[A run of records]

---------------

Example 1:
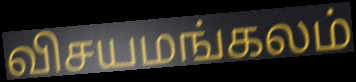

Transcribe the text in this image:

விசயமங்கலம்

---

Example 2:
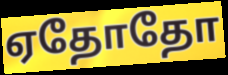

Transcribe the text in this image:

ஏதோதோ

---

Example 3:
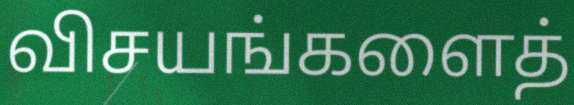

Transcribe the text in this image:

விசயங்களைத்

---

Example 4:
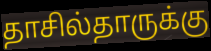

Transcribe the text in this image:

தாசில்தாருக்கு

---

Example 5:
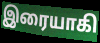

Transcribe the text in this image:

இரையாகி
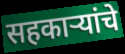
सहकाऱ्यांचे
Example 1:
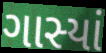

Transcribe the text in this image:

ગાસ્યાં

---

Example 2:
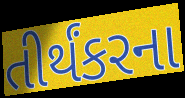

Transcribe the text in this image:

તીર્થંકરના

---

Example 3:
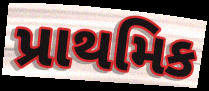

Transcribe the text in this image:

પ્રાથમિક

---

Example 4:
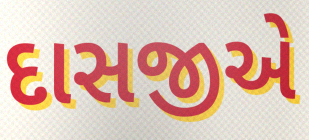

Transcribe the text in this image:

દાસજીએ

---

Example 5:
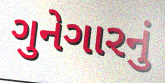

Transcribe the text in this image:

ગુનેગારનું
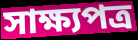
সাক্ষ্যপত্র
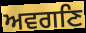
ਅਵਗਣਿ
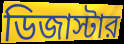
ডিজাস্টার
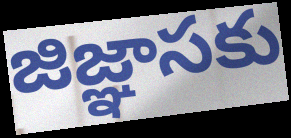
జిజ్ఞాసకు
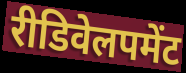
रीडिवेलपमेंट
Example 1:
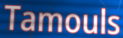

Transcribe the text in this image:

---------------

◆ SET PROBLEM ◆
Could you update the listing above by replacing every "Transcribe" with "Copy out", keeping everything else unchanged and leaving the pictures out of your answer?

◆ EXERCISE RESPONSE ◆
Example 1:

Copy out the text in this image:

விசயமங்கலம்

---

Example 2:

Copy out the text in this image:

ஏதோதோ

---

Example 3:

Copy out the text in this image:

விசயங்களைத்

---

Example 4:

Copy out the text in this image:

தாசில்தாருக்கு

---

Example 5:

Copy out the text in this image:

இரையாகி
सहकाऱ्यांचे
Example 1:

Copy out the text in this image:

ગાસ્યાં

---

Example 2:

Copy out the text in this image:

તીર્થંકરના

---

Example 3:

Copy out the text in this image:

પ્રાથમિક

---

Example 4:

Copy out the text in this image:

દાસજીએ

---

Example 5:

Copy out the text in this image:

ગુનેગારનું
সাক্ষ্যপত্র
ਅਵਗਣਿ
ডিজাস্টার
జిజ్ఞాసకు
रीडिवेलपमेंट
Example 1:

Copy out the text in this image:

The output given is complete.